The procedure of crown amputation with intentional root retention is quick and simple; a very limited envelope flap is developed, consisting only of minimal elevation of the gingiva from the tooth and marginal alveolar bone using a Pritchard PR3 or smaller periosteal elevator.  The gingiva is protected with the flat end of the elevator. A small (#1 or #2) round bur in a high speed handpiece is used to remove the crown of the tooth to, or slightly below, the level of the alveolar crest. Any sharp bony ridge projections are smoothed, and the gingiva is closed with a single 4-0 suture.  Gentle digital pressure is placed on the gingiva for 30 seconds to stabilize the clot and to adapt the gingiva to the underlying structures. The entire procedure takes only a few minutes.  

This procedure is more comfortable for the cat, faster for the operator, less damaging to periodontal tissues, and helps nature on the way to resolving the lesion rather than working against it. Crown amputation prevents iatrogenic alveolar bone trauma caused by attempts to retrieve root fragments either by gouging with extraction instruments or by “atomization” with high speed dental burs. When performed, the client must be aware of the procedure you are doing and the rationale behind it.  

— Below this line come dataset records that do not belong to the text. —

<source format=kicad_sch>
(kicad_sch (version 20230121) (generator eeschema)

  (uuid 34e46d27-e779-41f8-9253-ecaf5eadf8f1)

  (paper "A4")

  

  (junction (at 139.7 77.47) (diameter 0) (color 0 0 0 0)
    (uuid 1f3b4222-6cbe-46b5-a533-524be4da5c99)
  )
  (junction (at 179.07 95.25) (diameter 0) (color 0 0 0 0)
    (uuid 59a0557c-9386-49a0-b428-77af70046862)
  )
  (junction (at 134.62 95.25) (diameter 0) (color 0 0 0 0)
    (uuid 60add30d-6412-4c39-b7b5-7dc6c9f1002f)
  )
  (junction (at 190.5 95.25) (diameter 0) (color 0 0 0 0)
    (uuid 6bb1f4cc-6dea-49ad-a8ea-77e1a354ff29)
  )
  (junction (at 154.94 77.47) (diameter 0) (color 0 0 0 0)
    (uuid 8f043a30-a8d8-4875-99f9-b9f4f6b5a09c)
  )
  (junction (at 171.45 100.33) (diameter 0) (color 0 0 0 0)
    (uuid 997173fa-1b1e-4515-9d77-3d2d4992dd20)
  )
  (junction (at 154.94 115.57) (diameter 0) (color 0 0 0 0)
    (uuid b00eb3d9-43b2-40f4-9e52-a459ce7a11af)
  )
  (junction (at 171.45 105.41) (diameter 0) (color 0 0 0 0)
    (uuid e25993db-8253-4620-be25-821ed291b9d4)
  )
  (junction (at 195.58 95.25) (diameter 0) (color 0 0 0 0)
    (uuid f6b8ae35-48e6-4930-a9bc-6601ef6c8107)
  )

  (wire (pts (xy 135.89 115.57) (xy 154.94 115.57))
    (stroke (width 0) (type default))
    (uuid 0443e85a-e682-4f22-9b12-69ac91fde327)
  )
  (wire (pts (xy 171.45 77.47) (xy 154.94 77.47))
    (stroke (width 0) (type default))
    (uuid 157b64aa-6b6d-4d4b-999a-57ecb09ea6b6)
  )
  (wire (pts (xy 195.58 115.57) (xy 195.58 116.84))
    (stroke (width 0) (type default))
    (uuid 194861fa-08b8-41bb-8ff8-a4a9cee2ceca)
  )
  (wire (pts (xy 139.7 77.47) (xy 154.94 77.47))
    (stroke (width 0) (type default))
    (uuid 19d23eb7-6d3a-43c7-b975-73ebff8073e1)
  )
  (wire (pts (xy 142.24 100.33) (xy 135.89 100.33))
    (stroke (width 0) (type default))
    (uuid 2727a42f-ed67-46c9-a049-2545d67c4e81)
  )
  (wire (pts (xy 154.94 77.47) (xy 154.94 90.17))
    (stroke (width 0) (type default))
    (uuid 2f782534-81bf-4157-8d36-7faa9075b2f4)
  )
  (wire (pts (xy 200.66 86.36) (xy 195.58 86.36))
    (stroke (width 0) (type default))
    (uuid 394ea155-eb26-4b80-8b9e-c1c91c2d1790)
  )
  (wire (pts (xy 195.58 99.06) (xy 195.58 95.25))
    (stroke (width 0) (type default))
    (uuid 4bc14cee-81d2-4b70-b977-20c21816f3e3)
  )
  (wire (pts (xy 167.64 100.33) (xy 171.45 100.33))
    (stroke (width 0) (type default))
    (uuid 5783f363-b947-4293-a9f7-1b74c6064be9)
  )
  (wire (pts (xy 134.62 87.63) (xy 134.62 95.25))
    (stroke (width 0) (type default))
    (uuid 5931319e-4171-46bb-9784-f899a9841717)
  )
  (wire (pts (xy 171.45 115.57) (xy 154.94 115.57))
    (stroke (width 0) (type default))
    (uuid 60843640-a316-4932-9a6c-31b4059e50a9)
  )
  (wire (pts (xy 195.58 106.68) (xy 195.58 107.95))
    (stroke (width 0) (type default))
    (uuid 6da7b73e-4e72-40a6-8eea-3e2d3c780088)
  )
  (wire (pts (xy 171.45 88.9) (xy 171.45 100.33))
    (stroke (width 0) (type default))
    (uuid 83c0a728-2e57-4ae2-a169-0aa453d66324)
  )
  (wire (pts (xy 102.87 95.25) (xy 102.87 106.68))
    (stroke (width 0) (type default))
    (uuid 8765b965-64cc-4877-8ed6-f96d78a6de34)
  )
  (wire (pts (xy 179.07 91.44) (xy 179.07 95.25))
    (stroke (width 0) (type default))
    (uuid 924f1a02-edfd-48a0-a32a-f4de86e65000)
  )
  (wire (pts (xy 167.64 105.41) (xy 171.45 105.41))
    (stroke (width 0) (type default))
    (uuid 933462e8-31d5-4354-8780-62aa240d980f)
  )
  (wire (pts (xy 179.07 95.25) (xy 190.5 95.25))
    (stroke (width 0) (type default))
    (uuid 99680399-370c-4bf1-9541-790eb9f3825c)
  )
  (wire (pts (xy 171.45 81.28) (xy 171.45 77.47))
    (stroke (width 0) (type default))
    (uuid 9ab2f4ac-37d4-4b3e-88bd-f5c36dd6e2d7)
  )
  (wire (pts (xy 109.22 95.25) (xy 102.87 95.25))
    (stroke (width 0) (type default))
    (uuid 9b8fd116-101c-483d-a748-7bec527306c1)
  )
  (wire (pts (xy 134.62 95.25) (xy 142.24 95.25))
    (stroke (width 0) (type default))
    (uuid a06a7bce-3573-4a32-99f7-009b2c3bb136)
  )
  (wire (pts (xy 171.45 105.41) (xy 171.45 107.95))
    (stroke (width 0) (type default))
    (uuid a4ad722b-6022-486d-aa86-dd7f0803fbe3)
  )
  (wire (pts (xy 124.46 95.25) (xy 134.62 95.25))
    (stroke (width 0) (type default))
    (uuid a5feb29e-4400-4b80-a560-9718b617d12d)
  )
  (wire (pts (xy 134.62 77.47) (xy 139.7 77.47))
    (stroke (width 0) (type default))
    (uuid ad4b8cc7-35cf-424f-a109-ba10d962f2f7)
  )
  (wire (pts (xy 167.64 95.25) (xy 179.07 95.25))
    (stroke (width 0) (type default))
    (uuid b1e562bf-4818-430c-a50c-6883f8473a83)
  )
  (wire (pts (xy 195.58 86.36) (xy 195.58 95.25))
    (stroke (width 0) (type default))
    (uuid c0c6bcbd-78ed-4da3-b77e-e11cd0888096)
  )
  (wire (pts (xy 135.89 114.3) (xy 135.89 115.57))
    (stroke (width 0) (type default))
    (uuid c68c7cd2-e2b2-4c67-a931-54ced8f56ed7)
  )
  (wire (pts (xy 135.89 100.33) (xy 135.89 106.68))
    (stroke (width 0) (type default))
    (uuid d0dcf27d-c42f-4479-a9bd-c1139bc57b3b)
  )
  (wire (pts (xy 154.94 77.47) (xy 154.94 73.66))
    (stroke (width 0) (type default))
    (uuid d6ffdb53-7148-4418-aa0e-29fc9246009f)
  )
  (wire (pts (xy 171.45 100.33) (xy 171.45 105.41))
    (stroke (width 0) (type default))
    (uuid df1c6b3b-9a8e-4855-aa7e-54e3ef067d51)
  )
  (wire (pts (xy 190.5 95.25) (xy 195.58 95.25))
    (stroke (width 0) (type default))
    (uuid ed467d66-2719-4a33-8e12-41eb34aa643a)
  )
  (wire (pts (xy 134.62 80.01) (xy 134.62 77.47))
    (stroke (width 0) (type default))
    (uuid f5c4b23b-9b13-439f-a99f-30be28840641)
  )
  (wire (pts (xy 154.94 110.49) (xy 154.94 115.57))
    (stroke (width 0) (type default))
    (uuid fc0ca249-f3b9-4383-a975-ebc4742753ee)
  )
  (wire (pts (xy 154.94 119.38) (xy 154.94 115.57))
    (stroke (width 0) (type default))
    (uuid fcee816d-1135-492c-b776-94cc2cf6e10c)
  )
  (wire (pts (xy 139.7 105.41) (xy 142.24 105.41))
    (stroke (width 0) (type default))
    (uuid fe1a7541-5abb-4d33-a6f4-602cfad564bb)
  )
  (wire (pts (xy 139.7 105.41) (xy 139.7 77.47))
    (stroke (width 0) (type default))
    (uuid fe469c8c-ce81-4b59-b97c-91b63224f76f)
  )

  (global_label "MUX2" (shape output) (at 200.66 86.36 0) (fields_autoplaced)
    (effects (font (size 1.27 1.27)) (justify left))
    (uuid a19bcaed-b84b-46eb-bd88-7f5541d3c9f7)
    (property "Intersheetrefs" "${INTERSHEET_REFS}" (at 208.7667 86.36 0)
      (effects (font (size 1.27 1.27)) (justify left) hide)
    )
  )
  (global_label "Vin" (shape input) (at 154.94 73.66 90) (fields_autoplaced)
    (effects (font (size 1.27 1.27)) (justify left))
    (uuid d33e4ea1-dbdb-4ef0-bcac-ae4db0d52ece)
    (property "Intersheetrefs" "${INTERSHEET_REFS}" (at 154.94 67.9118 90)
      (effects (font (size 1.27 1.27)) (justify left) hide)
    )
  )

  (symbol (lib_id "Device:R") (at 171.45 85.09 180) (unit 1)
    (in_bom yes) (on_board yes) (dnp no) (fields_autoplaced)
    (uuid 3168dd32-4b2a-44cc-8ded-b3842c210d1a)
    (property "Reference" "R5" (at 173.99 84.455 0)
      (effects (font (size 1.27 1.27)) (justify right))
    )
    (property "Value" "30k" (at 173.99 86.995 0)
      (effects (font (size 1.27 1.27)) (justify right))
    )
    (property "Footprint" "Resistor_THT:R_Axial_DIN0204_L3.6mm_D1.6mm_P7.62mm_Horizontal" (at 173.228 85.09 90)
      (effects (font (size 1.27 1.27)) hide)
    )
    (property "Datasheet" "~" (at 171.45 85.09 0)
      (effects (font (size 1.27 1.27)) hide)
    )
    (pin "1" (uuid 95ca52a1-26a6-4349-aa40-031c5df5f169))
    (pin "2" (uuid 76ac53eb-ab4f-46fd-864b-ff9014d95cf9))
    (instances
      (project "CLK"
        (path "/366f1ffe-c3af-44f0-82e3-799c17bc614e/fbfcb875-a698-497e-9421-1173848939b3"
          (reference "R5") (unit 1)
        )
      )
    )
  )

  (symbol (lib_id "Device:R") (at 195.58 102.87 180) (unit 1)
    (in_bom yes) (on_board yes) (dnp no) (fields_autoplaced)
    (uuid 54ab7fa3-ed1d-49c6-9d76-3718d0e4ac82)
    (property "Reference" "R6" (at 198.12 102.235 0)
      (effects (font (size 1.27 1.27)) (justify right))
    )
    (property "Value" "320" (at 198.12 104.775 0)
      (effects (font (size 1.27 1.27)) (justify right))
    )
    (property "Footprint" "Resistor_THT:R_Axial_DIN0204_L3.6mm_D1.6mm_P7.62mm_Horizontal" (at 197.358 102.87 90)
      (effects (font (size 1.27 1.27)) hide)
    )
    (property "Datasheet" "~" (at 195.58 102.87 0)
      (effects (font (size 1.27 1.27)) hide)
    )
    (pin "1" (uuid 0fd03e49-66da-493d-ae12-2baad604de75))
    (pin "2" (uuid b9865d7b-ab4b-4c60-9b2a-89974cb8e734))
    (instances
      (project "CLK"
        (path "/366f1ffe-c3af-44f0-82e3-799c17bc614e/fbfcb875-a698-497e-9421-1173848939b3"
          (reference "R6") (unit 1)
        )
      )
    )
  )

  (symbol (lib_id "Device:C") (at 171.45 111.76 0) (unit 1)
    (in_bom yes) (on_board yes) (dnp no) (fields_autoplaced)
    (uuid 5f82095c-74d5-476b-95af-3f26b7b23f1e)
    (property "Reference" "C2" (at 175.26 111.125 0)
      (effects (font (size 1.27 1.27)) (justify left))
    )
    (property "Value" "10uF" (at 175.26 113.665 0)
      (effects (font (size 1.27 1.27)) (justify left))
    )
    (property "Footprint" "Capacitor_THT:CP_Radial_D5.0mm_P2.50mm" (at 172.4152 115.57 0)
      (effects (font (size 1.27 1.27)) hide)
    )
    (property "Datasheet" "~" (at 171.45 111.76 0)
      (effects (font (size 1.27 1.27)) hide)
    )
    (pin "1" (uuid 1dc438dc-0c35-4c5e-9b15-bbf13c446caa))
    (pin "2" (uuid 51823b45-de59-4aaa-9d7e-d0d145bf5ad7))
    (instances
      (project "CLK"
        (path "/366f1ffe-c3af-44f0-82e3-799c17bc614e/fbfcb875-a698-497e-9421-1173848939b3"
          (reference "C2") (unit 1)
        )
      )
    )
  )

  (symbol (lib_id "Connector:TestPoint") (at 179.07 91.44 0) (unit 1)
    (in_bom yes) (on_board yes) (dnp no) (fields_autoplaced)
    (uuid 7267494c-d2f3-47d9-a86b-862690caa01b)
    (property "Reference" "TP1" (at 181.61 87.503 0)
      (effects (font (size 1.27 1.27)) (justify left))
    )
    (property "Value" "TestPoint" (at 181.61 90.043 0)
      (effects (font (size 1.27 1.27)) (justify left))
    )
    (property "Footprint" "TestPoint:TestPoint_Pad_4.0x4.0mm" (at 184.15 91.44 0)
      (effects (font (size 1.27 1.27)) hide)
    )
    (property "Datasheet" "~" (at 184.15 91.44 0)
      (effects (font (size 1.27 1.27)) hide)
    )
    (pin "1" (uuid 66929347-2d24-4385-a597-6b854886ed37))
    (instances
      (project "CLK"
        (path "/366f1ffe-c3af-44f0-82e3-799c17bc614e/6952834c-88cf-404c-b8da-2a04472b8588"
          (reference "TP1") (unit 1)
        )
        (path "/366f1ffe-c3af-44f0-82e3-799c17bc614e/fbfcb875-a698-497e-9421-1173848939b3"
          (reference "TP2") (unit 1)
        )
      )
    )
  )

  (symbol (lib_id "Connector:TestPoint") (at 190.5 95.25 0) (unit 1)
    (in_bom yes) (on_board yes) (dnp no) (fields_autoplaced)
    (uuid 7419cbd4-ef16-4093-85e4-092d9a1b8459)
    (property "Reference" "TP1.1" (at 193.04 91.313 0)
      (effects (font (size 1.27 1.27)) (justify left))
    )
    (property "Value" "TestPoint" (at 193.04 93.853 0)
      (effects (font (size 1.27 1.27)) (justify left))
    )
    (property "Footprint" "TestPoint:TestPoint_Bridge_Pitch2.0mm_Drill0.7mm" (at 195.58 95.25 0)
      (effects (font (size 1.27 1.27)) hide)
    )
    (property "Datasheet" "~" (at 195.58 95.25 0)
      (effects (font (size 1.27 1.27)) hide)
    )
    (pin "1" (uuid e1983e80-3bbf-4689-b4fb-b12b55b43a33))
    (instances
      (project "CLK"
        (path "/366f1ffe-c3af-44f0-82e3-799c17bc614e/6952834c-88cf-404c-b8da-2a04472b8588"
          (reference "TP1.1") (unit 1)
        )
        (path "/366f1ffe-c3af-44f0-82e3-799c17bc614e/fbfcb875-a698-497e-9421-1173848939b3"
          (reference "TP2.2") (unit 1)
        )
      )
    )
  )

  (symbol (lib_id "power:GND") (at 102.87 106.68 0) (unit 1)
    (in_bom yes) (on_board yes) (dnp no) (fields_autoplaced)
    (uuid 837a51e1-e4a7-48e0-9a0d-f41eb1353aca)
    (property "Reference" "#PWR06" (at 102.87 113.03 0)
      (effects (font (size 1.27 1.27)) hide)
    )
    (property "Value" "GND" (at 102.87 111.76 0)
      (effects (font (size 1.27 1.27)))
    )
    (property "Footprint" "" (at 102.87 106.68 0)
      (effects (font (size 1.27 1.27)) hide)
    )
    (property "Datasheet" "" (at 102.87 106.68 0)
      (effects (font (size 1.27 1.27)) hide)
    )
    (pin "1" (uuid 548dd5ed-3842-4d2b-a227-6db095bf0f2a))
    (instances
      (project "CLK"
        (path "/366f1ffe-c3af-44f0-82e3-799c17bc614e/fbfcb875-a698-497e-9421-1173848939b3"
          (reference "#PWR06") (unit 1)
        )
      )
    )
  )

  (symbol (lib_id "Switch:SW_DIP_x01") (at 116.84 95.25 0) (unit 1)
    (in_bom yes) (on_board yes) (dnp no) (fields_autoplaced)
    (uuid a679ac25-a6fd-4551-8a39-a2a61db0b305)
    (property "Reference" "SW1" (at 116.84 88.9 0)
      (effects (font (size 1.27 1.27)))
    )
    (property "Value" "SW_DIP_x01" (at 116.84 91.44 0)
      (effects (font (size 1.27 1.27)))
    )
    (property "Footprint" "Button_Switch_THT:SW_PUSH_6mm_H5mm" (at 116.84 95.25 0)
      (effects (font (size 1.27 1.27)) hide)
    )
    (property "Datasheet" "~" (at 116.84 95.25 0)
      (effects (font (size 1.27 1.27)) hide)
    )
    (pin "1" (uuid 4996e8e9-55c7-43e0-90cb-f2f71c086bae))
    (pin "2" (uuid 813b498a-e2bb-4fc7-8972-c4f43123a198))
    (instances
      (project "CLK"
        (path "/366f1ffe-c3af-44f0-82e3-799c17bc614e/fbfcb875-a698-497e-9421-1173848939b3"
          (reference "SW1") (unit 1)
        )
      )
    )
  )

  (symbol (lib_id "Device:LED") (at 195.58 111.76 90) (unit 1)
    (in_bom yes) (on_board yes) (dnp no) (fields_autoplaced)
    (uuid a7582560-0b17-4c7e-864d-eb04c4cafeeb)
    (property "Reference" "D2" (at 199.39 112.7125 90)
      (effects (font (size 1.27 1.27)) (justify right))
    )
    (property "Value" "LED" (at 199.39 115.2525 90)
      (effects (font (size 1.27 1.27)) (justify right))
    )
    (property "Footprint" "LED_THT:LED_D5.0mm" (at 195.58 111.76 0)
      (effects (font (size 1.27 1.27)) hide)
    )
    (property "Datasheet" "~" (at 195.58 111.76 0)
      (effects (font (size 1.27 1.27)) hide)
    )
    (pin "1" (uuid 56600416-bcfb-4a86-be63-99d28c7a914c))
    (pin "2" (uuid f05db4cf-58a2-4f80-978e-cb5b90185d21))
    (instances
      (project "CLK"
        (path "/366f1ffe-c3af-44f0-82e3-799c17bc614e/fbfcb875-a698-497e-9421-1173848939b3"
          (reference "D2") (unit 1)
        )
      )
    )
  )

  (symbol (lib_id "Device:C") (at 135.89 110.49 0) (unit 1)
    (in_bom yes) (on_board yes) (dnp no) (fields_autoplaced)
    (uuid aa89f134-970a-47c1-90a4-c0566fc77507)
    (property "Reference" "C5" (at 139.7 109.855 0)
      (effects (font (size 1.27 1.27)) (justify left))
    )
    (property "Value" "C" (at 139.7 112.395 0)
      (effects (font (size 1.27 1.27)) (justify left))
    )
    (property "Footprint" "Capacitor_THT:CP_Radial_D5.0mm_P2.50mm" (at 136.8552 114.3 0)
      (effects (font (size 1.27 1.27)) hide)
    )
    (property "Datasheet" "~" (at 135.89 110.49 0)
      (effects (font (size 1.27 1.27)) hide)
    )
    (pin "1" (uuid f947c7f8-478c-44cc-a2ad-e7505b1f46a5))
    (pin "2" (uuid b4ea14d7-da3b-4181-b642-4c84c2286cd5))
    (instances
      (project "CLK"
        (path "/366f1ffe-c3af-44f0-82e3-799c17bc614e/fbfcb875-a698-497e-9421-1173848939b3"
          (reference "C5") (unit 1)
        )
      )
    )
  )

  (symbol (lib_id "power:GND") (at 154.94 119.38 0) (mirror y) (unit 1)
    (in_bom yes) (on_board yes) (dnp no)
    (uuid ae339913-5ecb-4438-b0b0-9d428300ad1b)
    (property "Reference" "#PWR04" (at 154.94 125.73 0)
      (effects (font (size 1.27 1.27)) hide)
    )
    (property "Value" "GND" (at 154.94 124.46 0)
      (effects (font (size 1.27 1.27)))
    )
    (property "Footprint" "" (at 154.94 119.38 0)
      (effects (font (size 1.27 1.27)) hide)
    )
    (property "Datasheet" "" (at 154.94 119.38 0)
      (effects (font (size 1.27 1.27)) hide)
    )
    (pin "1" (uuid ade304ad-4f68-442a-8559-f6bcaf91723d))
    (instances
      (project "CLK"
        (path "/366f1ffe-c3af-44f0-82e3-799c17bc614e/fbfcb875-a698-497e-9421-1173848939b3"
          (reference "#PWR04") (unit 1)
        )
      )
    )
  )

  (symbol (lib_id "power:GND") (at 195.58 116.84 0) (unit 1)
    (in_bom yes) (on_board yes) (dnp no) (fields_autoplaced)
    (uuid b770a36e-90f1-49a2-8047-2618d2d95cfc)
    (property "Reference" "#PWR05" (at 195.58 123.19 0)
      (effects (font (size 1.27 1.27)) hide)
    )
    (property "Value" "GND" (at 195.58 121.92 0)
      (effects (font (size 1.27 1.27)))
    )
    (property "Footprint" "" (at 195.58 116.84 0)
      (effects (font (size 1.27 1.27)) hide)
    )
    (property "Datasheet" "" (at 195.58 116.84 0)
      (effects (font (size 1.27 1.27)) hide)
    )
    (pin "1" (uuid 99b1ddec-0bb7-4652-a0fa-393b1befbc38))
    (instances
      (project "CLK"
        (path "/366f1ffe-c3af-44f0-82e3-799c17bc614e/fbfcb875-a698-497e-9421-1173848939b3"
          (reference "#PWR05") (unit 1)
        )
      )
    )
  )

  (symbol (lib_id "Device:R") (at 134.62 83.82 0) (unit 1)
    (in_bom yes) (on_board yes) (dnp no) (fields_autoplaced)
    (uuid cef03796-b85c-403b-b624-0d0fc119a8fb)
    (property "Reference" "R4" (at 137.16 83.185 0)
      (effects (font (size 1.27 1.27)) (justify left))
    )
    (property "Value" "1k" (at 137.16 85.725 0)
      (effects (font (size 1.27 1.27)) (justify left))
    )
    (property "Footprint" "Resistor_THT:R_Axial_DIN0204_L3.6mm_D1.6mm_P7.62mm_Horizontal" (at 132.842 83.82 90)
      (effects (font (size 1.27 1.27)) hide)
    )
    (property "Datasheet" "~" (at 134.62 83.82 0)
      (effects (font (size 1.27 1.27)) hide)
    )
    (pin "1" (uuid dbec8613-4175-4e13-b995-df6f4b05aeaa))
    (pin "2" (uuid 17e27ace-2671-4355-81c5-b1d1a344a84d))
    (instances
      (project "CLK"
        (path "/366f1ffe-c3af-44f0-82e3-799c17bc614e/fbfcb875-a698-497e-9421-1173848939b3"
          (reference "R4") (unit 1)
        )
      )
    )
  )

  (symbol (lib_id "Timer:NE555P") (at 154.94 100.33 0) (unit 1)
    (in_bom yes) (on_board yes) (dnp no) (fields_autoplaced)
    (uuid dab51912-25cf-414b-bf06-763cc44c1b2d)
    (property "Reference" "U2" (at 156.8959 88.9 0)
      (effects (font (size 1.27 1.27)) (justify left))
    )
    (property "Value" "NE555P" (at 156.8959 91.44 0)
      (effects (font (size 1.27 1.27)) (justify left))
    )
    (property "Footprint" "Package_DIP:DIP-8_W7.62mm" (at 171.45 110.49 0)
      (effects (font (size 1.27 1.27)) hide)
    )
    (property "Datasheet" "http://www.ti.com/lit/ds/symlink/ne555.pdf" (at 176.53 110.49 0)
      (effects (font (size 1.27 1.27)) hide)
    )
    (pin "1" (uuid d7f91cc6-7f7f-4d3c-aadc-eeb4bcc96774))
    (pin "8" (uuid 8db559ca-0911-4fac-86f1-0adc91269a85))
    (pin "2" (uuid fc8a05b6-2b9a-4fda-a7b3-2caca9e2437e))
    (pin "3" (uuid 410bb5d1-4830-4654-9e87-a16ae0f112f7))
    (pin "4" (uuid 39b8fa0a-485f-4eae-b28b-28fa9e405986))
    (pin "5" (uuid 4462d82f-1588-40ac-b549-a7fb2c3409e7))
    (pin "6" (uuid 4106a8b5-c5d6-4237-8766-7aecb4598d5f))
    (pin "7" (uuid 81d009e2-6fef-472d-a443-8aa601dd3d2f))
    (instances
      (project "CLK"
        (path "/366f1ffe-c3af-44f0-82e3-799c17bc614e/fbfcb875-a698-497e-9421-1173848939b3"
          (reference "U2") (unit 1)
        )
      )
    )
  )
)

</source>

Important caveats must be followed when deciding whether to amputate tooth crowns versus fully  extracting the teeth. It is vital that selected cases must have no buried pathology. Pre-procedural radiographs must be taken. There should be no periodontal disease, no clinical deep periodontal probing defects, no abnormal tooth mobility, and no radiographic evidence of endodontic disease or apical pathology. Ideally, the roots should be showing generalized increased radiolucency. One must never “bury pathology” because it will not remain buried! The roots that can be retained are those that are already turning into normal healthy bone. Another very important selection criterion is that there must be no clinical evidence of ulcero-proliferative faucitis (“plasmacytic-lymphocytic stomatitis”). These patients will often need full extraction of all the premolars and molars in an attempt to cure or improve their faucitis. For them, it is critical that all fragments of all roots are completely removed, and ideally also the associated periodontal ligament. A final selection criterion is that, if the retrovirus status of the patient is known, roots should not be left behind on a patient that is positive for FIV or FeLV.  

Prevention: 

Until we have identified the exact cause or causes of RL’s, prevention will be difficult. Regular dental cleaning and home care will minimize the periodontitis that is suspected to contribute to the progression of, and possibly be the cause of, the inflammatory-type RL’s (not the most common type).  In individuals predisposed to the lesions (i.e. that have had one or more previously diagnosed), weekly home fluoride treatments may be helpful to slow their progression and desensitize any affected areas, although this has not been proven. If topical fluoride is prescribed, care should be taken to use only small amounts, and it should not be used in geriatric cats or those with renal insufficiency. Until we know the exact causes, however, we cannot make any specific recommendations for prevention other than oral hygiene measures. We recommend dental diets for cats, formulated to help self-cleaning of the teeth mechanically during mastication. Plaque control by this method could decrease inflammation that may predispose to some RL’s. Additionally, the diets are less hard than some other dry commercial diets, possibly minimizing abfractive forces on the teeth at the same time.